== Task objective ==
Put every line of text from the one containing "auto_forpost@mail.ru" down to the end of the items into a Markdown table with the columns Index and Text, numbering the rows and omitting blank lines. Leave the pictures out of the answer.

== Data ==

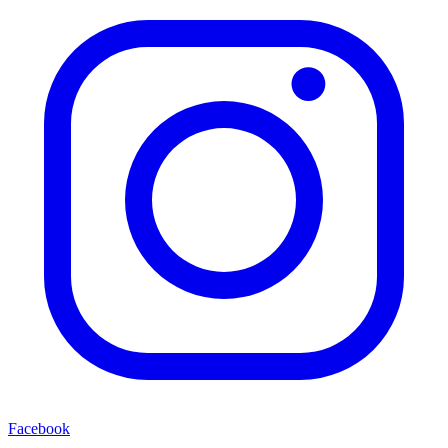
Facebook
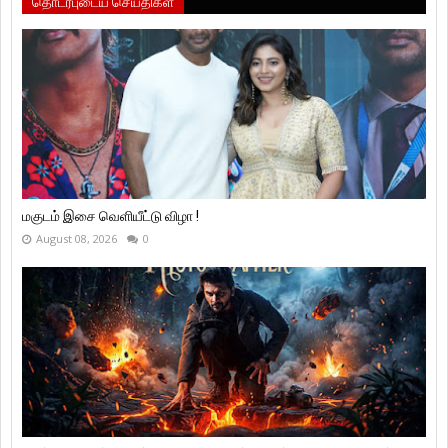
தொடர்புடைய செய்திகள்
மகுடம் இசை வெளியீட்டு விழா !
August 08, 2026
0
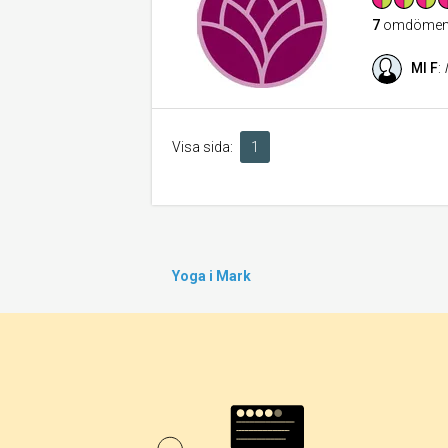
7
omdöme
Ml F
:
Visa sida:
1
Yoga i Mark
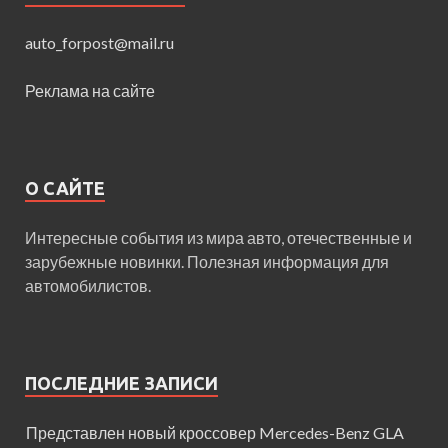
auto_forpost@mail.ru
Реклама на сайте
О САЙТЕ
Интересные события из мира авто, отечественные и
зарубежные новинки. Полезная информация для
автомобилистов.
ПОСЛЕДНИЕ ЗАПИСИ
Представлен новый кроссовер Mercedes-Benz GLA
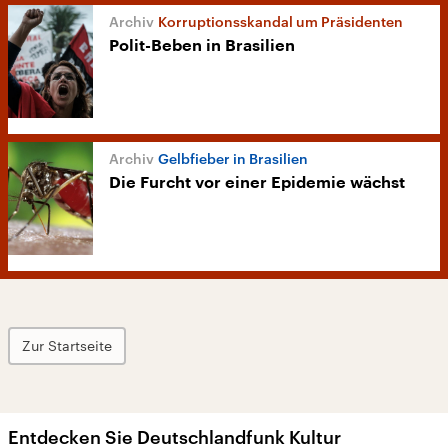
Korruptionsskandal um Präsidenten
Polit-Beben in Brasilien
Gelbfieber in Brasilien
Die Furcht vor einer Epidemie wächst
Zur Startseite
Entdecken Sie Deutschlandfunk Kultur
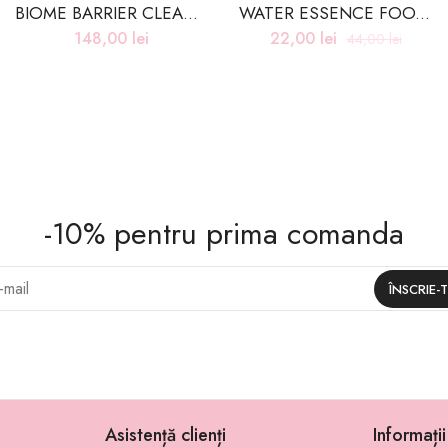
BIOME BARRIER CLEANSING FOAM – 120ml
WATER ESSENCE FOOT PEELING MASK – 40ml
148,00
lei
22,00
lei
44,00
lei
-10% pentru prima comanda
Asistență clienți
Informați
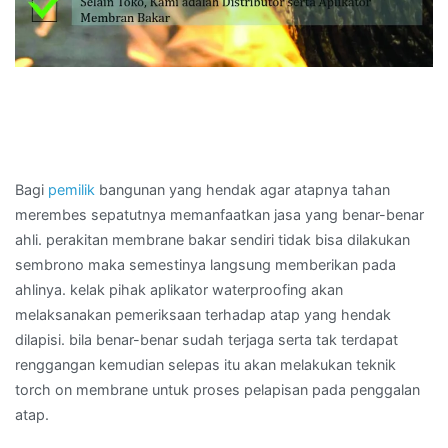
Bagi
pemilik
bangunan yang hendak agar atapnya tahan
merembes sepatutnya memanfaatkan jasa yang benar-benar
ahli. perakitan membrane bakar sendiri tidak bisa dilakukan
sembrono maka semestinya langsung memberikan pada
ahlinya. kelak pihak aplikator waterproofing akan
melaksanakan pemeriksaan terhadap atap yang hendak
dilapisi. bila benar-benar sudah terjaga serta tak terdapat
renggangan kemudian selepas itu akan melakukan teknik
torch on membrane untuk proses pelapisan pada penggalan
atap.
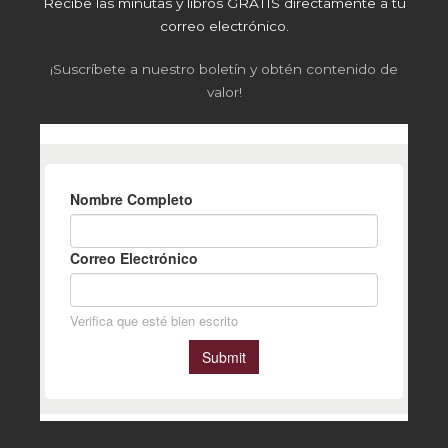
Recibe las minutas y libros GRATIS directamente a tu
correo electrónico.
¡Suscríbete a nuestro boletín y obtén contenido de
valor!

== Answer for the task ==
| Index | Text |
|---|---|
| 1 | auto_forpost@mail.ru |
| 2 | Реклама на сайте |
| 3 | О САЙТЕ |
| 4 | Интересные события из мира авто, отечественные и |
| 5 | зарубежные новинки. Полезная информация для |
| 6 | автомобилистов. |
| 7 | ПОСЛЕДНИЕ ЗАПИСИ |
| 8 | Представлен новый кроссовер Mercedes-Benz GLA |
| 9 | Korruptionsskandal um Präsidenten |
| 10 | Polit-Beben in Brasilien |
| 11 | Gelbfieber in Brasilien |
| 12 | Die Furcht vor einer Epidemie wächst |
| 13 | Zur Startseite |
| 14 | Entdecken Sie Deutschlandfunk Kultur |
| 15 | BIOME BARRIER CLEANSING FOAM – 120ml |
| 16 | WATER ESSENCE FOOT PEELING MASK – 40ml |
| 17 | 148,00 |
| 18 | lei |
| 19 | 22,00 |
| 20 | lei |
| 21 | 44,00 |
| 22 | lei |
| 23 | -10% pentru prima comanda |
| 24 | Asistență clienți |
| 25 | Informați |
| 26 | Bagi |
| 27 | pemilik |
| 28 | bangunan yang hendak agar atapnya tahan |
| 29 | merembes sepatutnya memanfaatkan jasa yang benar-benar |
| 30 | ahli. perakitan membrane bakar sendiri tidak bisa dilakukan |
| 31 | sembrono maka semestinya langsung memberikan pada |
| 32 | ahlinya. kelak pihak aplikator waterproofing akan |
| 33 | melaksanakan pemeriksaan terhadap atap yang hendak |
| 34 | dilapisi. bila benar-benar sudah terjaga serta tak terdapat |
| 35 | renggangan kemudian selepas itu akan melakukan teknik |
| 36 | torch on membrane untuk proses pelapisan pada penggalan |
| 37 | atap. |
| 38 | Recibe las minutas y libros GRATIS directamente a tu |
| 39 | correo electrónico. |
| 40 | ¡Suscríbete a nuestro boletín y obtén contenido de |
| 41 | valor! |